There is a large number of blood vessels that run through the ears of a rabbit. Ear size in rabbits has adapted to geographical location across the world in order to help aid in this thermoregulation.
Heating and cooling are related to the flow of blood to and from the ears. A rabbit can channel more blood to its ears and will turn them in the direction of a breeze. This transferred blood flow (sending more direct heat to the ears) cools their body off and allows the heat to be released into the wind upon contact.
To conserve body heat, a rabbit can also restrict blood flow to the ears so that it can maintain a healthy core body temperature. They will turn their ears away from wind and closer to the body in order to conserve more energy and warm up the rest of their body.
Understanding the Ear Movements
Getting a better idea of the ear movement and the reasons that a rabbit keeps turning its ears will allow you to gain a complete understanding of the feelings and behaviors of your rabbit (or rabbits in general). This can help to evaluate discomfort and possible infections.
We have gone over these reasons for why rabbits that keep turning their ears, but here’s a quick cheat sheet of movements so you can remember:
- Recognition of danger: Ears will be kept pointed with quick turns and twitches. They can independently turn from one another up to 270 degrees.
- Careful listening and concentration: Rabbits will have erect ears that turn slightly outward, may only be one ear.
- Curiosity and interest: A rabbit’s ears will be forward facing and widened to get closer to what they are interested in.
- Attention seeking behavior: In domestic settings, straight and forward facing ears will reflect their desire for attention or food.
- Nervousness and worry: A rabbit turns its ears back toward its head without touching its body. Look for this ear-body separation to differentiate this from relaxation.
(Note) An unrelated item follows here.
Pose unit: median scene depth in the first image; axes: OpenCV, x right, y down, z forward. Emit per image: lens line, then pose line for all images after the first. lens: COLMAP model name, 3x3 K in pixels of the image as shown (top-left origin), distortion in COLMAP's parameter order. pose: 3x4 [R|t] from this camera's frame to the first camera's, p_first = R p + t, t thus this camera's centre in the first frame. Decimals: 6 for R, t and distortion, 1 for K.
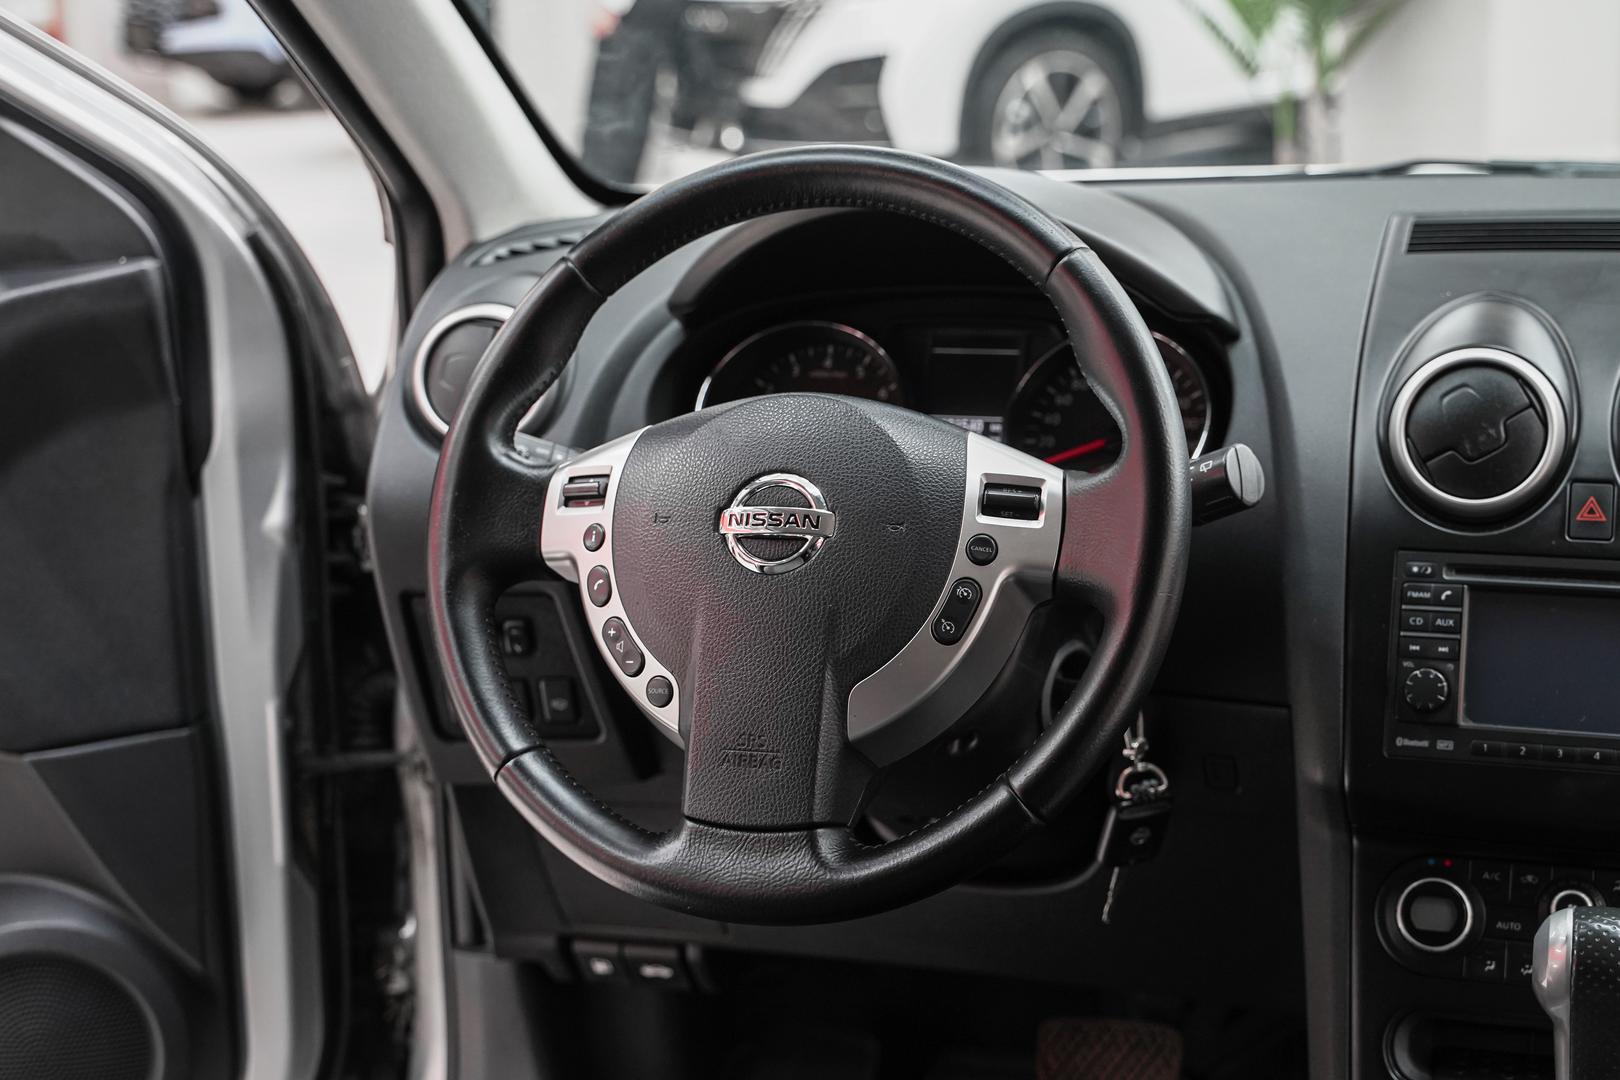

- Anger and aggression: Ears will widen and face sideways or slightly backward. Very aggressive rabbits may push their ears down against their backs.
- Relaxation and contentment: Ears will be turned back and resting on its body with calm muscles.
- Happiness and excitement: Their ears will be up and bouncing or shaking in a playful manner. Ears are usually close together and facing slightly outward.
- Communication with other rabbits: All ear movements and turns will allow them to communicate with other rabbits for survival.
- Ear irritation: This is characterized by shaking and potential scratching.
- Temperature Regulation: Ears will become erect or restrict depending on the external temperatures in order to regulate their body temperature. Blood flow also changes to support this.
While some of the differences can be quite subtle, the slight changes in the turns and direction can be very telling about the status and temperament of the rabbit. There are tons of reasons that a rabbit could be turning its ears, and each of them has unique meanings, so this animal can best protect itself in the wild and your home.